Langkah ini dilakukan diharapkan untuk mengusir para Bhuta Kala dari lingkungan rumah, pekarangan, dan lingkungan sekitar. Pada tingkat desa, diadakan arakan ogoh-ogoh yang adalah perwujudan dari Bhuta Kala yang bersifat negatif. Diarak keliling desa kemudian dibakar, tujuannya agar hal-hal yang berbau negatif itu lenyap dan tidak mengganggu kehidupan manusia.

4. Nyepi

Keesokan harinya, pada Tilem Kesanga, tibalah Hari Raya Nyepi, pada saat Nyepi khususnya di Bali, semua dalam keadaan sepi.

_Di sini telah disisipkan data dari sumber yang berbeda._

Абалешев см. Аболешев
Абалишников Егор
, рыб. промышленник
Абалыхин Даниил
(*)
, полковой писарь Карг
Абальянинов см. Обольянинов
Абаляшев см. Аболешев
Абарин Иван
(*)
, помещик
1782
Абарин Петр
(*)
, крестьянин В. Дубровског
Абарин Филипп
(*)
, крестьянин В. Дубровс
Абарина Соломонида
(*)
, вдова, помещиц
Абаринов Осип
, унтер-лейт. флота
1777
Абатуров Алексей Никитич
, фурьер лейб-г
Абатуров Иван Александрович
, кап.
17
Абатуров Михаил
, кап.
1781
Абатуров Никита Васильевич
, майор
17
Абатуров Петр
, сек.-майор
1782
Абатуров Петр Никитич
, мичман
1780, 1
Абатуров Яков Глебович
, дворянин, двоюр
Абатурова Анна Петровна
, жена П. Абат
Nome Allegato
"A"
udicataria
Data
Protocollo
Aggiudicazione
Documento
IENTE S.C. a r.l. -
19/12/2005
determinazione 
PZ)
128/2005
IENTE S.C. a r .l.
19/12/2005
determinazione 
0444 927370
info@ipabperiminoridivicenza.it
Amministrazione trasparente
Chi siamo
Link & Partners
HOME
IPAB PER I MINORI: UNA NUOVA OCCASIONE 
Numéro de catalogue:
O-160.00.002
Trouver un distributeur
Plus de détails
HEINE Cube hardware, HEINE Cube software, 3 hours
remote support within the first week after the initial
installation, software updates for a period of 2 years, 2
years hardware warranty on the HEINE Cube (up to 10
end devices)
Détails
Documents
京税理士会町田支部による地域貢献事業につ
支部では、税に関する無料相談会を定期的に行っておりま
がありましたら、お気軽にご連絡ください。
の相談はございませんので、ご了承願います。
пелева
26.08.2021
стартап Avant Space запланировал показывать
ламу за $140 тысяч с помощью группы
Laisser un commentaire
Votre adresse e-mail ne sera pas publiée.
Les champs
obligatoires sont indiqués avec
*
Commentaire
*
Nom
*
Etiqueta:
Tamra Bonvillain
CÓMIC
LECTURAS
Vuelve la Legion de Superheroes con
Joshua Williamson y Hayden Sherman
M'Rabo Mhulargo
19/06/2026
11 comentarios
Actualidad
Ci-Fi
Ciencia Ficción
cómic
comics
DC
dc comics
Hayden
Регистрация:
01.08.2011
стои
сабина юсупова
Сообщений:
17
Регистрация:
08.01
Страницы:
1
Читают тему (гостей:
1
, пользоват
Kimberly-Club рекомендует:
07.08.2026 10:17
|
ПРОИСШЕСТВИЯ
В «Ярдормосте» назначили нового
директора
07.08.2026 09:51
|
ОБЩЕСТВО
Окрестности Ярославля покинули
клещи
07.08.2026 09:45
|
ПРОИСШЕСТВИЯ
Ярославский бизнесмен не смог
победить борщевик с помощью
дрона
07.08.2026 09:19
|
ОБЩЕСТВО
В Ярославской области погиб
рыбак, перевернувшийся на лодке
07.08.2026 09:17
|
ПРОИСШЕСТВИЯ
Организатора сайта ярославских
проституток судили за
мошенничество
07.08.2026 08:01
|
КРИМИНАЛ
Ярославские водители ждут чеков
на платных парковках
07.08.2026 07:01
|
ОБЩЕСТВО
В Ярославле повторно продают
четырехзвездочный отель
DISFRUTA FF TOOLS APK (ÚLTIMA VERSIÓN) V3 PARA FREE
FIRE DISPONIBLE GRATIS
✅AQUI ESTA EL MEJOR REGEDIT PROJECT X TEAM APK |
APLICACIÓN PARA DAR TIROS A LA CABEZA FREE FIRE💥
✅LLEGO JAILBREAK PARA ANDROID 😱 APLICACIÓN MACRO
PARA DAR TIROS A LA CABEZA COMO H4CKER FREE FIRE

Tidak ada aktivitas seperti biasanya, pada hari ini dilakukan puasa Nyepi, karena pada saat itu diadakan Catur Brata Penyepian yang terdiri dari:

Amati Geni, yakni tidak boleh menggunakan atau menyalakan api serta tidak mengobarkan hawa nafsu. Amati Karya, yaitu tidak berkegiatan kerja jasmani melainkan meningkatkan kegiatan menyucikan rohani.

Amati Lelungan, yaitu tidak berpergian melainkan melakukan mawas diri. Amati Lelanguan, yaitu tidak mengobarkan kesenangan atau hiburan melainkan memusatkan pikiran terhadap Ida Sang Hyang Widhi.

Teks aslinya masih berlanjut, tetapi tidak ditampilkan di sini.